╭─ Record extracts

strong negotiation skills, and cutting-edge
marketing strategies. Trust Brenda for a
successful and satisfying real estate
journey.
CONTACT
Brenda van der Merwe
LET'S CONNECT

╰─

Job — In the records above, find every line with the word "Brenda" and copy it.

Answer to the problem —
marketing strategies. Trust Brenda for a
Brenda van der Merwe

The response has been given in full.